Allowing for an openness to the true, good, and beautiful, which is a clearing in much the way that clearing away brush and debris from a landscape allows you to see the land better, is on the way to the perfection of the soul; it allows an openness to that excellence which in Greek is called arête, and which, for Socrates is a higher order virtue because it is direct insight into truth, beauty, and goodness. If we consider virtue in the ordinary Greek sense, or even the ordinary sense in our culture, virtue is merely playing a social role with excellence. We say “silence is a virtue” for instance to indicate a kind of etiquette in certain circumstances. Arête as excellent virtue on the other hand is an inner excellence. It is not following the rules of convention, as it were. This distinction must be understood, for it is integral to Socrates’ project.

To conclude this treatment of Socrates’ project, which is perfection of the soul, we still need investigate how this is done – the method Socrates employs – and how this perfection of the soul is implicated into a larger understanding of philosophy and living philosophically. The Socratic method, which is the use of irony and dialog is also immediately implicated into what might be considered Socratic philosophy more generally. I address both of these, method and the exhortation to philosophy in separate essays.

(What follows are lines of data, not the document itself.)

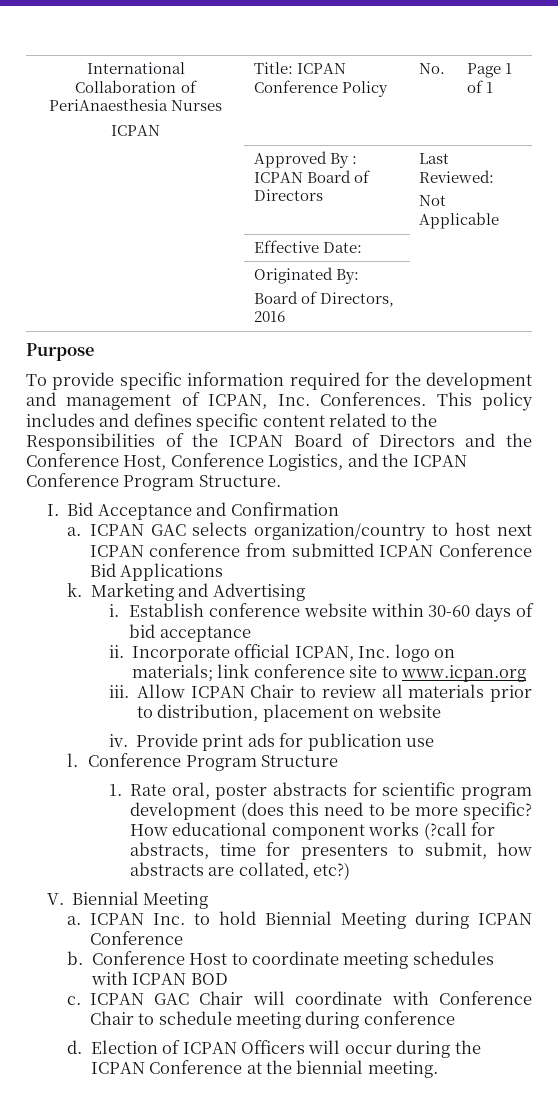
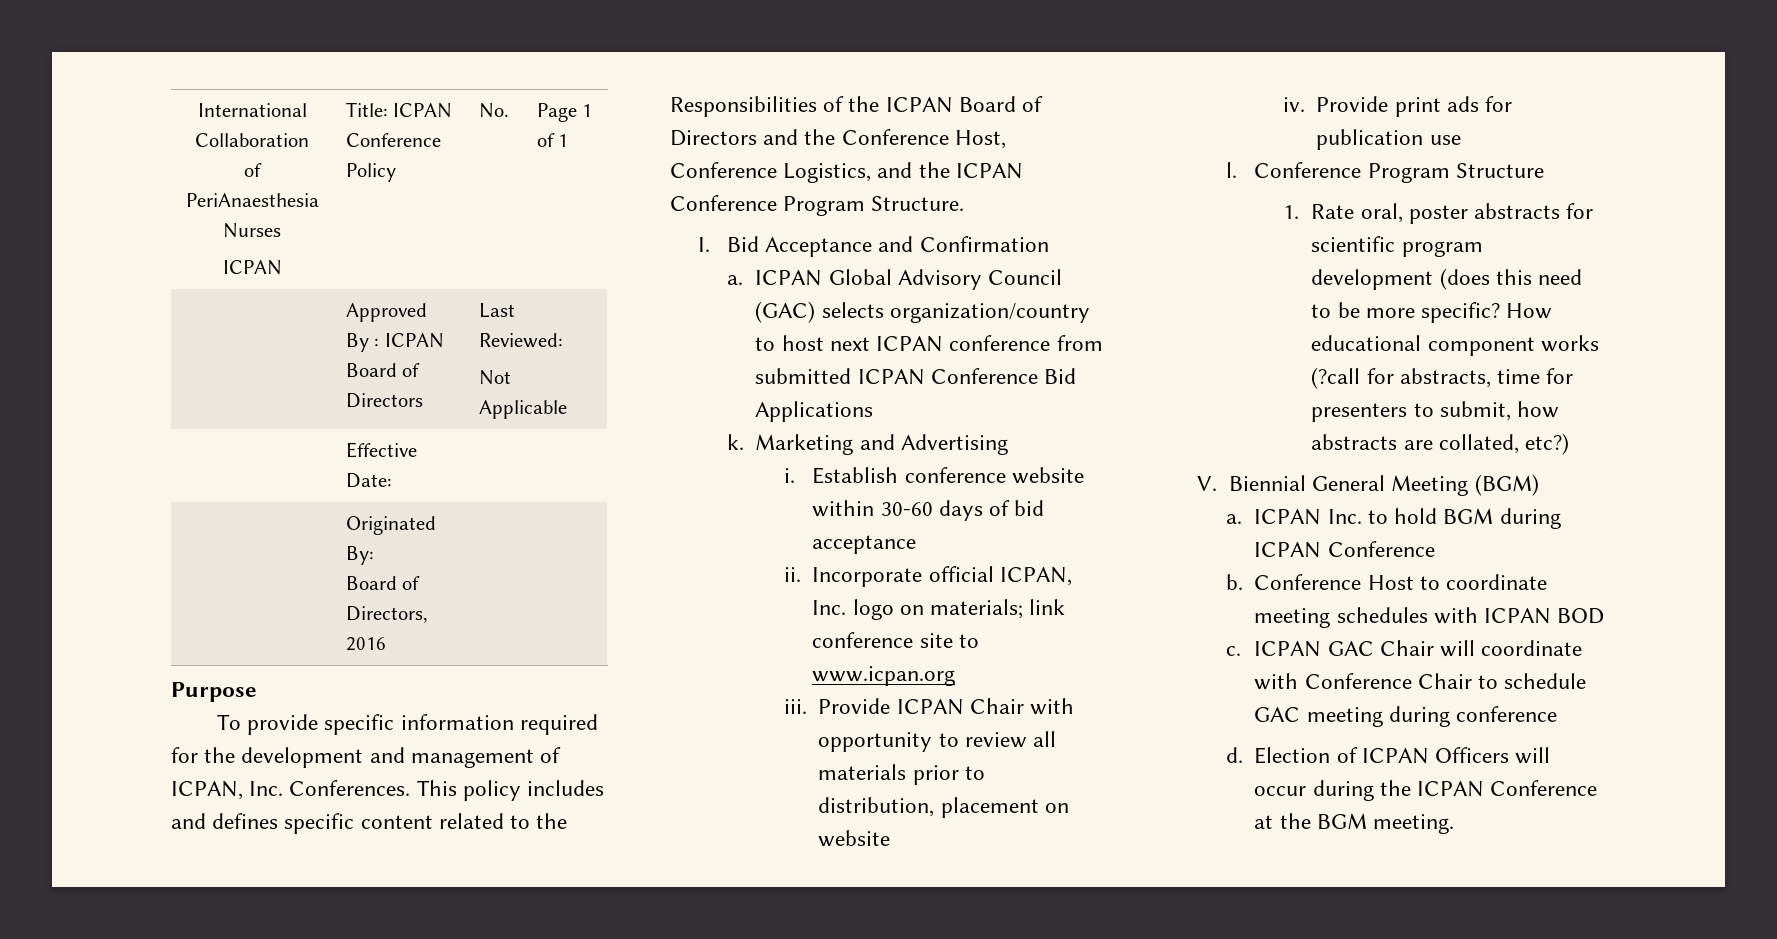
[150,524,186,536] GAC -> [828,269,1063,290] [755,301,816,323] Global Advisory Council (GAC)
[136,684,185,698] Allow -> [818,698,891,714] Provide
(295, 691) none -> [1030,698,1075,715] [818,732,933,752] with opportunity
[143,892,209,909] Meeting -> [1312,474,1539,496] General Meeting (BGM)
[264,911,406,929] Biennial Meeting -> [1443,508,1494,524] BGM
(232, 1018) none -> [1254,707,1301,722] GAC
[296,1060,364,1074] biennial -> [1316,813,1367,829] BGM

[1] This refers to the work by Plato, The Apology, considered by most scholars to be a faithful account of Socrates speeches before the Athenian juries, and therefore it is also considered to be an early dialog.

[2] Socrates means the very essence of the beautiful, as all beautiful things participate in beauty itself.

[3] Phaedo, 64a Phaedo is considered a middle dialog, but I am of the opinion that this particular belief is consisten with Socrates thoughts about death, while the more precise thoughts about the afterlife are Plato’s. It is good to consider that Socrates was agnostic about the afterlife (cf. Apology, Crito) while Plato had an afterlife consistent with his metaphysics.

[4] This point is made clearly in Apology, 36b: “…I have deliberately not led a quiet life but have neglected what occupies most people: wealth, household affairs, the position of general or public orator or the other offices, the political clubs and factions that exist in the city…”

[5] We might also consider here the Platonic, possibly Socratic, idea that knowledge is really recollecting. See Phaedo, 72e and Meno, 81b ff. It is more likely that this is more Platonic than Socratic, given the dates of these dialogs, which locate them in his middle period, where Socrates’ voice gives way to Plato’s.

[6] In philosophy demonstration is that capacity to show how and why it is true. It would be showing how 2+2=4 is true by taking two sets of two things, putting them together and counting a total of four.